Faire des enfants tue la Planète. Un nouveau-né monégasque usurpera sa vie entière sa part amazonienne ou groenlandaise sans jamais poser un pied ni en Amazonie, ni au Groenland, on l’a compris. Mais naître en Amazonie ou en Australie présente le méfait potentiel de menacer directement une biodiversité encore vive et remarquable. C’est pourquoi les populations des contrées naturelles présentent le risque rapproché d’une pression plus dommageable encore. On fera d’autant moins un enfant que l’on habite une région sensible, un des derniers bastions du capital vert de l’humanité. Le surpeuplement de l’homme est un antagonisme à la biodiversité. Contrairement à une vue trop hâtive de la situation planétaire, un enfant de plus à Londres, Mexico ou Hong Kong sera un moindre préjudice qu’un début de surpeuplement et d’inquisition humaine d’une Tasmanie ou d’une Papouasie. Restons absents ou absentons-nous de la Patagonie, du bassin du Congo, de la forêt boréale et de bien d’autres paradis encore sauvages et de riche naturalité, heureusement souvent peu hospitaliers pour l’homme. Ménageons les beaux restes du grand catalogue du Vivant, épargnons les ultimes réservoirs de gènes, les chambres fortes de biomasse et de stocks de carbone, mettons les prédateurs envahissants que nous sommes hors d’état de nuire et d’occire les derniers poumons de cette Terre. L’option du tourisme, même respectueux s’il existe, est un filon tout à fait négatif. Les régions encore partiellement épargnées n’ont besoin que d’une chose, de continuer à l’être. Toute présence d’un humain vivant sur le mode occidental incontournable et incontourné de l’American way of life est une calamité pour les équilibres naturels et une menace pour les ressources. Restons chez nous, confions les derniers berceaux de naturalité au savoir faire millénaire des peuples natifs et n’encombrons de nos progénitures et de nos futurs intrépides adultes que nos propres maternités, asiles et services d’urgence !
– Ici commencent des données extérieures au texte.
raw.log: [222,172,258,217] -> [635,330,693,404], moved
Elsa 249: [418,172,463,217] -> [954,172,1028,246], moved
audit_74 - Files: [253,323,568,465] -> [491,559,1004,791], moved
Tous les constats sérieux convergent : la poursuite d’un tel choix délibéré de croissance ne cesse d’amplifier la pression sur l’environnement dans des conditions qui créent des catastrophes ou qui démultiplient les cataclysmes que l’on disait naturels et qui le seront de moins en moins. Le levier démographique qui actionne cette économie forcenée pose même la question de la survie de l’humanité. Pour ne focaliser que sur le réchauffement climatique, qui ne représente qu’un des phénomènes damoclésiens actuels, on sait désormais qu’il s’est fortement accéléré sous l’effet des émissions humaines de gaz à effet de serre, dont le plus important est le gaz carbonique. Or, au-delà d’un réchauffement de 2° par rapport à l’époque préindustrielle, des méga catastrophes humaines sont prévisibles, bien plus graves que celles qui ont commencé à se manifester : sécheresses, inondations et tempêtes, élévation du niveau des mers, etc. On est actuellement à 1°, et comme les effets des émissions passées se font sentir durablement, on va passer de 1º à au moins 1,5° vers 2030. Si les tendances actuelles ne sont pas inversées, le réchauffement sera compris entre 2° et 6° bien avant le terme de ce siècle. Et nous nous abstenons d’évoquer certains scénarios beaucoup plus anxiogènes, non dénués de fondements pour autant. En France, pour que notre développement soit soutenable, il faudrait diviser par quatre nos émissions de CO2 par personne.